### Exercise details
The entries should be given again so that each one matches the original exactly.

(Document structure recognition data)
- Opening Delimiter -

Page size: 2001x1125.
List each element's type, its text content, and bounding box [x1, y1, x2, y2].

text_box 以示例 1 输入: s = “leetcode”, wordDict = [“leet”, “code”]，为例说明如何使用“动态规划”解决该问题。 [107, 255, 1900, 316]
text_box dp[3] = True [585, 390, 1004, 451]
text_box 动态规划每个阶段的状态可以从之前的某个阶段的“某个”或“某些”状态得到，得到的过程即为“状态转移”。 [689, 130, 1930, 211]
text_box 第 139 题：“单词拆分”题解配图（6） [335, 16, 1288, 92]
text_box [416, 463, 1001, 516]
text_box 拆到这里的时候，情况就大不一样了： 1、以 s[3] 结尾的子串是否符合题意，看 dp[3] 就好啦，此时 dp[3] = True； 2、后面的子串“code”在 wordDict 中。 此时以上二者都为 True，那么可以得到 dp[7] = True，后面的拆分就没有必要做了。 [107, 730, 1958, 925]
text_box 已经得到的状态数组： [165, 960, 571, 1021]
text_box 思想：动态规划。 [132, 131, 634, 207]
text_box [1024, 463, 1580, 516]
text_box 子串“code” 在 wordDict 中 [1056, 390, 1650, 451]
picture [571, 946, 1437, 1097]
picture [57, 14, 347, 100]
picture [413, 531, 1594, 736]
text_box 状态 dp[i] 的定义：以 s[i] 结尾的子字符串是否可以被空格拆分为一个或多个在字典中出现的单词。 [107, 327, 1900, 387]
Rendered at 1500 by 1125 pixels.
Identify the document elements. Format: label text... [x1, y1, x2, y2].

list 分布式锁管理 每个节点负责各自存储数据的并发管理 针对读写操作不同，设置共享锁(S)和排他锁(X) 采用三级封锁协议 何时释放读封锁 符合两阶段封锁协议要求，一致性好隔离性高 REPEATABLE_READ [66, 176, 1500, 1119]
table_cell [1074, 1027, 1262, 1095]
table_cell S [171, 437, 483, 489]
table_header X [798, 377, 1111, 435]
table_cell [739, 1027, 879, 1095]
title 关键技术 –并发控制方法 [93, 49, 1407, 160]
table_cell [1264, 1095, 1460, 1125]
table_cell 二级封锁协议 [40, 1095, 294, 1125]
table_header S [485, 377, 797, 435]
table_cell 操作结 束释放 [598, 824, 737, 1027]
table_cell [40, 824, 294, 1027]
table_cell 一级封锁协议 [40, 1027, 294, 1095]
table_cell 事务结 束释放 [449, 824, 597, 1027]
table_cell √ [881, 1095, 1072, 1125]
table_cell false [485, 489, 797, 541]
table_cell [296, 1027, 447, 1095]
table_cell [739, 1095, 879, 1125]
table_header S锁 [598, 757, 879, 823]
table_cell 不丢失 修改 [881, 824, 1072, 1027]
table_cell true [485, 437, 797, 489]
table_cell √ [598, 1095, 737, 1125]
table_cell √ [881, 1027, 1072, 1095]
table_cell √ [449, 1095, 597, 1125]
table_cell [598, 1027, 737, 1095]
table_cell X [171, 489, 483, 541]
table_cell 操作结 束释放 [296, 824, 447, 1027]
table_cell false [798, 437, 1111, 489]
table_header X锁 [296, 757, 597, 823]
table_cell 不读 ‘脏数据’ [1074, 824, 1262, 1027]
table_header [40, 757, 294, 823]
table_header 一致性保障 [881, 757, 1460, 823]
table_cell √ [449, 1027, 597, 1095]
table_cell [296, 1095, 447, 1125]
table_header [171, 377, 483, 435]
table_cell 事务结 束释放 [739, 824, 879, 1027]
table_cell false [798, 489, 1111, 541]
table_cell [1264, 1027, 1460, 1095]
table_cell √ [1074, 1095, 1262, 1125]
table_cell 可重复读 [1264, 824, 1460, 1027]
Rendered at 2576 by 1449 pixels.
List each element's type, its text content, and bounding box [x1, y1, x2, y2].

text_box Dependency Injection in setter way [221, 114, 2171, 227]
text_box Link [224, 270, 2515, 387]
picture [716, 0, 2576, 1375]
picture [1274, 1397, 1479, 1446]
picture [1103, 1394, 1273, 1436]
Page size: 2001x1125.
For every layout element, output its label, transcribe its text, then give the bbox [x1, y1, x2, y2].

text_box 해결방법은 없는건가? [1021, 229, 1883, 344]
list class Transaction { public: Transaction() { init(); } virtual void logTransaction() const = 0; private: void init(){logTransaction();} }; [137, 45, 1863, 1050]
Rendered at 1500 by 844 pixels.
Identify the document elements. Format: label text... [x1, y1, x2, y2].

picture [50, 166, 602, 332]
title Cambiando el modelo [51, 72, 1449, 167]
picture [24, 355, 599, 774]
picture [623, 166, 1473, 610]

- Closing Delimiter -

### Task response
Page size: 2001x1125.
List each element's type, its text content, and bounding box [x1, y1, x2, y2].

text_box 以示例 1 输入: s = “leetcode”, wordDict = [“leet”, “code”]，为例说明如何使用“动态规划”解决该问题。 [107, 255, 1900, 316]
text_box dp[3] = True [585, 390, 1004, 451]
text_box 动态规划每个阶段的状态可以从之前的某个阶段的“某个”或“某些”状态得到，得到的过程即为“状态转移”。 [689, 130, 1930, 211]
text_box 第 139 题：“单词拆分”题解配图（6） [335, 16, 1288, 92]
text_box [416, 463, 1001, 516]
text_box 拆到这里的时候，情况就大不一样了： 1、以 s[3] 结尾的子串是否符合题意，看 dp[3] 就好啦，此时 dp[3] = True； 2、后面的子串“code”在 wordDict 中。 此时以上二者都为 True，那么可以得到 dp[7] = True，后面的拆分就没有必要做了。 [107, 730, 1958, 925]
text_box 已经得到的状态数组： [165, 960, 571, 1021]
text_box 思想：动态规划。 [132, 131, 634, 207]
text_box [1024, 463, 1580, 516]
text_box 子串“code” 在 wordDict 中 [1056, 390, 1650, 451]
picture [571, 946, 1437, 1097]
picture [57, 14, 347, 100]
picture [413, 531, 1594, 736]
text_box 状态 dp[i] 的定义：以 s[i] 结尾的子字符串是否可以被空格拆分为一个或多个在字典中出现的单词。 [107, 327, 1900, 387]
Rendered at 1500 by 1125 pixels.
Identify the document elements. Format: label text... [x1, y1, x2, y2].

list 分布式锁管理 每个节点负责各自存储数据的并发管理 针对读写操作不同，设置共享锁(S)和排他锁(X) 采用三级封锁协议 何时释放读封锁 符合两阶段封锁协议要求，一致性好隔离性高 REPEATABLE_READ [66, 176, 1500, 1119]
table_cell [1074, 1027, 1262, 1095]
table_cell S [171, 437, 483, 489]
table_header X [798, 377, 1111, 435]
table_cell [739, 1027, 879, 1095]
title 关键技术 –并发控制方法 [93, 49, 1407, 160]
table_cell [1264, 1095, 1460, 1125]
table_cell 二级封锁协议 [40, 1095, 294, 1125]
table_header S [485, 377, 797, 435]
table_cell 操作结 束释放 [598, 824, 737, 1027]
table_cell [40, 824, 294, 1027]
table_cell 一级封锁协议 [40, 1027, 294, 1095]
table_cell 事务结 束释放 [449, 824, 597, 1027]
table_cell √ [881, 1095, 1072, 1125]
table_cell false [485, 489, 797, 541]
table_cell [296, 1027, 447, 1095]
table_cell [739, 1095, 879, 1125]
table_header S锁 [598, 757, 879, 823]
table_cell 不丢失 修改 [881, 824, 1072, 1027]
table_cell true [485, 437, 797, 489]
table_cell √ [598, 1095, 737, 1125]
table_cell √ [881, 1027, 1072, 1095]
table_cell √ [449, 1095, 597, 1125]
table_cell [598, 1027, 737, 1095]
table_cell X [171, 489, 483, 541]
table_cell 操作结 束释放 [296, 824, 447, 1027]
table_cell false [798, 437, 1111, 489]
table_header X锁 [296, 757, 597, 823]
table_cell 不读 ‘脏数据’ [1074, 824, 1262, 1027]
table_header [40, 757, 294, 823]
table_header 一致性保障 [881, 757, 1460, 823]
table_cell √ [449, 1027, 597, 1095]
table_cell [296, 1095, 447, 1125]
table_header [171, 377, 483, 435]
table_cell 事务结 束释放 [739, 824, 879, 1027]
table_cell false [798, 489, 1111, 541]
table_cell [1264, 1027, 1460, 1095]
table_cell √ [1074, 1095, 1262, 1125]
table_cell 可重复读 [1264, 824, 1460, 1027]
Rendered at 2576 by 1449 pixels.
List each element's type, its text content, and bounding box [x1, y1, x2, y2].

text_box Dependency Injection in setter way [221, 114, 2171, 227]
text_box Link [224, 270, 2515, 387]
picture [716, 0, 2576, 1375]
picture [1274, 1397, 1479, 1446]
picture [1103, 1394, 1273, 1436]
Page size: 2001x1125.
For every layout element, output its label, transcribe its text, then give the bbox [x1, y1, x2, y2].

text_box 해결방법은 없는건가? [1021, 229, 1883, 344]
list class Transaction { public: Transaction() { init(); } virtual void logTransaction() const = 0; private: void init(){logTransaction();} }; [137, 45, 1863, 1050]
Rendered at 1500 by 844 pixels.
Identify the document elements. Format: label text... [x1, y1, x2, y2].

picture [50, 166, 602, 332]
title Cambiando el modelo [51, 72, 1449, 167]
picture [24, 355, 599, 774]
picture [623, 166, 1473, 610]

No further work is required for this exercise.